> _EXERCISE INSTRUCTIONS_
Below are entries. Copy exactly the lines running from the line that holds "left eye: (305, 406)" to the line that holds "left knee: (102, 423)", with both ends included.

────

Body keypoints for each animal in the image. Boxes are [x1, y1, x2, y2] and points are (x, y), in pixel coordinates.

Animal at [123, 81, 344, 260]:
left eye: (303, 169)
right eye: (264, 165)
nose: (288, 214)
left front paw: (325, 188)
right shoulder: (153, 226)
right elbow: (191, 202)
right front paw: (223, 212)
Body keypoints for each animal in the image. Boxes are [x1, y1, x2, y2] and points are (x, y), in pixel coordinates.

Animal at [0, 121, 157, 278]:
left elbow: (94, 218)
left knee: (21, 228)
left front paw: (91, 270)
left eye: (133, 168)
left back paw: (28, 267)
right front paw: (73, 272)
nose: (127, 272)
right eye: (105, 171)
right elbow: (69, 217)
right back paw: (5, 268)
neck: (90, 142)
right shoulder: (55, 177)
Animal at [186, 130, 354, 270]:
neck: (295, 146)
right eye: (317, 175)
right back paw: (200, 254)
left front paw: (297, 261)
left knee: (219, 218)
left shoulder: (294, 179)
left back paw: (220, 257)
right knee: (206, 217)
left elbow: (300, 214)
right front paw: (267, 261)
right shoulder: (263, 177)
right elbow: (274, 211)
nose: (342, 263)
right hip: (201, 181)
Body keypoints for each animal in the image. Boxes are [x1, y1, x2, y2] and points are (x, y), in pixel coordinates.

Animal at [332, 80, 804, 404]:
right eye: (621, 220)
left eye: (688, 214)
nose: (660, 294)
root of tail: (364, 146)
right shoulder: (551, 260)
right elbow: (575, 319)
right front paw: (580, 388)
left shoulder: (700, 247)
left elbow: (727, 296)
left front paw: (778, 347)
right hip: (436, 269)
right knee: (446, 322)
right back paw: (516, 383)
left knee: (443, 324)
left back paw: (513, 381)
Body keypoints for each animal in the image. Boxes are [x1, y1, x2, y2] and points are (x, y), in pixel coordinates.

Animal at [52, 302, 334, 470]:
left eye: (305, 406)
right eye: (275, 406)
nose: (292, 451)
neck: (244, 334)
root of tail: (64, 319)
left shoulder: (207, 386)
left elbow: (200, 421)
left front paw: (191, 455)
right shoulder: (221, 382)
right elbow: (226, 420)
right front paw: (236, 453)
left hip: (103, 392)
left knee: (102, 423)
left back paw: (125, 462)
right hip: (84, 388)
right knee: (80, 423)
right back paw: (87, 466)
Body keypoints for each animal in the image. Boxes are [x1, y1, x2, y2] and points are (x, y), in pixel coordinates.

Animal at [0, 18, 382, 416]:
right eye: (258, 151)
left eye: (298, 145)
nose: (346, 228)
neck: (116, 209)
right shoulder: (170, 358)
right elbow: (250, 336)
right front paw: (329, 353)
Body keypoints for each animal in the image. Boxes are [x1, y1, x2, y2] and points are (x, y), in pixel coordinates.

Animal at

────

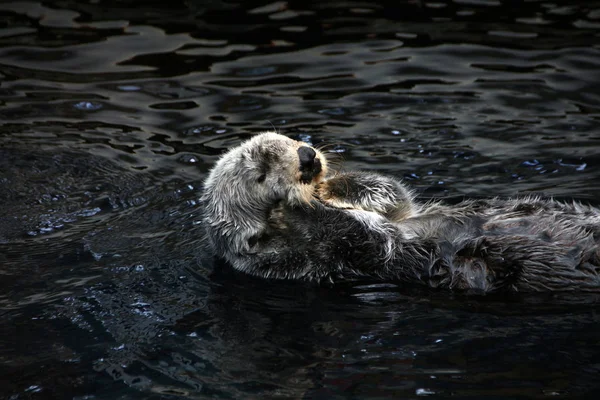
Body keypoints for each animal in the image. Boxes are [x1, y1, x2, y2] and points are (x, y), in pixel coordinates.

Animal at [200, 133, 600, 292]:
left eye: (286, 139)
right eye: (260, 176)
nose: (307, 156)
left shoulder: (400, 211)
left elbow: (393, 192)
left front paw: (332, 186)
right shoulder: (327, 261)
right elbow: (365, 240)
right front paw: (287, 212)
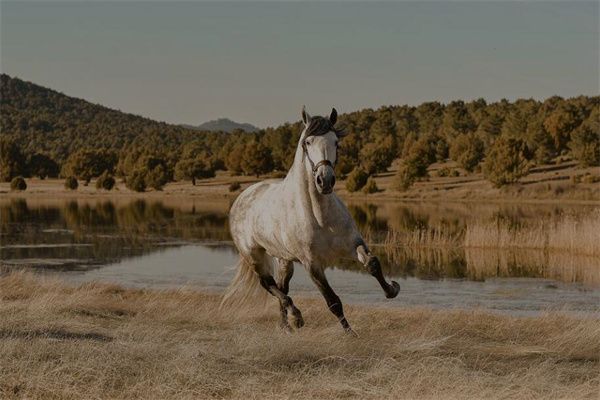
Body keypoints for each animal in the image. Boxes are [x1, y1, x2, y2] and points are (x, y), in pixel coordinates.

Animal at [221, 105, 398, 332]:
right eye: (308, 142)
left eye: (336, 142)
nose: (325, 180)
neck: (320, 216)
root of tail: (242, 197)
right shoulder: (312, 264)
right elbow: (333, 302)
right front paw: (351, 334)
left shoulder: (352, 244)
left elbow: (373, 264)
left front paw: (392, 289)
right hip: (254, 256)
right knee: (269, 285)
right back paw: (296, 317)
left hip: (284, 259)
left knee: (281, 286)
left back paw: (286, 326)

────

> _RESULT FOR THIS EXERCISE_
left eye: (305, 406)
right eye: (275, 406)
nose: (292, 451)
neck: (244, 334)
root of tail: (64, 319)
left shoulder: (207, 386)
left elbow: (200, 421)
left front paw: (191, 455)
right shoulder: (221, 382)
right elbow: (226, 420)
right front paw: (236, 453)
left hip: (103, 392)
left knee: (102, 423)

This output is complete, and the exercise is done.